YAF Release 3.0.0.alpha2, 2023-Feb-9

Downloads

yaf-3.0.0.alpha2.tar.gz (1.8MiB)

(SHA256=2c8b52ec9cb447f29897cc17e0d271b87cb940f515abdf6814b4c8dac5a7b468)

Changelog

  • Enhanced the deep packet inspection capabilities for SSH connections to include negotiated algorithms and HASSH hash.
  • Added the JA3 hash to the DPI for TLS connections.
  • Made several changes to the yafDPIRules.conf file for applabels written as C plugins: Allow the user to disable the export of arbitrary DPI elements and SMTP headers. Allow a protocol to be specified. Moved the regex definitions from C to yafDPIRules.conf.
  • Increased the maximum payload that YAF may capture for performing DPI.
  • Fixed a potential bug in the Shannon entropy calculation that may cause small differences in calculated values.

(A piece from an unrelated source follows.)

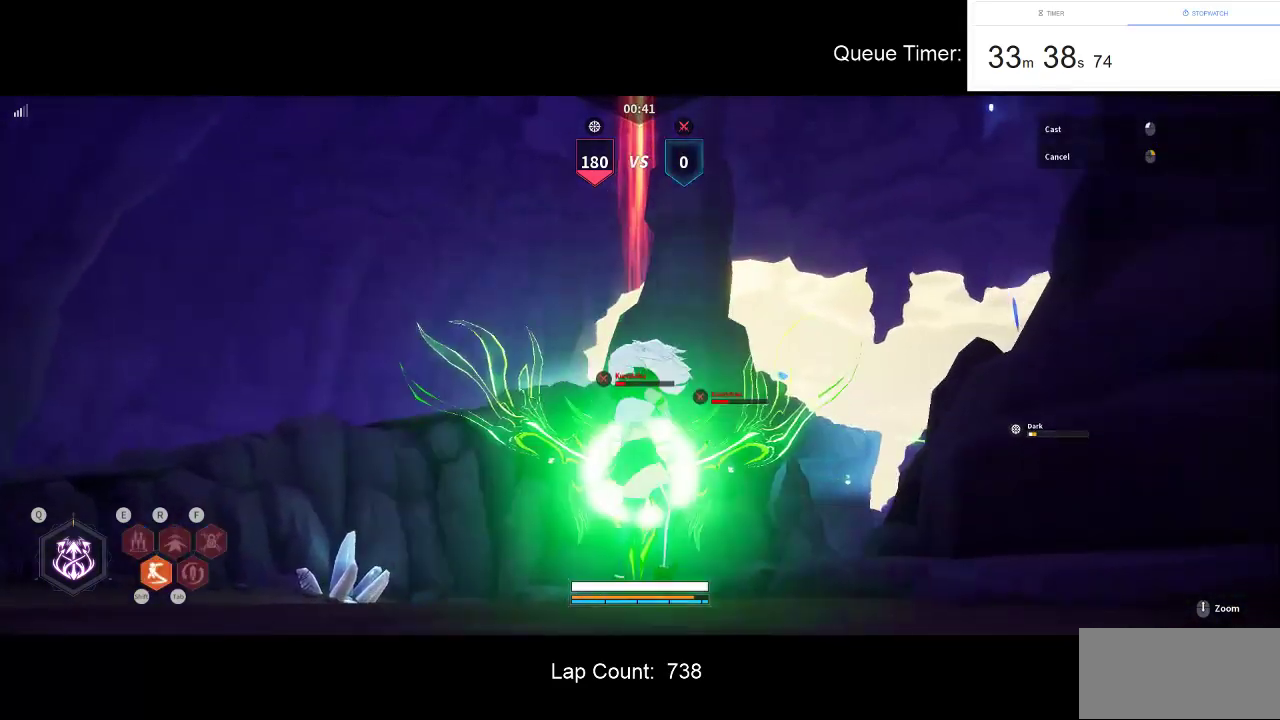
{"keys": ["a", "w"], "mouse": [], "events": [[83, "mouse_left", "up"], [466, "a", "down"]]}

YAF Release 3.0.0.alpha1, 2022-Feb-28

Downloads

yaf-3.0.0.alpha1.tar.gz (1.8MiB)

(SHA256=f2d388ecd53d9c48686f92c1dc816fa0d3fe570f5b6e4a6cbfdc191a4acaeadf)

Changelog

  • Merged the configuration files yafApplabelRules.conf and yafDPIRules.conf into a single file written in Lua. Previous versions of those files will not work with this version of yaf.
  • Changed Deep Packet Inspection (DPI) support to be compiled into yaf when requested by configure; it is no longer a plug-in. Run configure with --enable-dpi to enable the capability; run yaf with --dpi to use it. Specifying --dpi enables application labeling; it is no longer necessary to explicitly specify --applabel when enabling DPI.
  • Changed yaf to export metadata about information elements and templates by default: both as compile-time and run-time options. To disable on an invocation, run yaf with the --no-element-metadata and/or --no-template-metadata switches. To disable support entirely, pass --disable-metadata-export to configure. (Note that super_mediator-2.0.0 works best with template metadata enabled.)
  • Updated yaf to use the enhanced template metadata available in libfixbuf-3.0.0. This allows yaf to declare that it only uses some templates within sub-records (that is, within a subTemplateList or subTemplateMultiList). The metadata also describes the information element yaf uses in its basicLists.
  • Added the yaf command line option --payload-applabel-select to enable exporting payload data for only selected appLabel values.
  • Updated the regular expressions used for application-labeling.
  • Changed numerous aspects of the DPI data.
  • Updated, rearranged, and fixed bugs in SMTP DPI.
  • Added fields for more DNSSEC values and fixed other bugs in DNS DPI.
  • Renamed the configure option --enable-p0fprinter to --with-p0f.
  • Renamed the configure option --enable-ndpi to --with-ndpi.
  • Fixed bugs in POP3 DPI.
  • Removed support for the Spread toolkit.
  • Removed support for the popt options parser.
  • Updated fixbuf requirement to libfixbuf-3.0.0.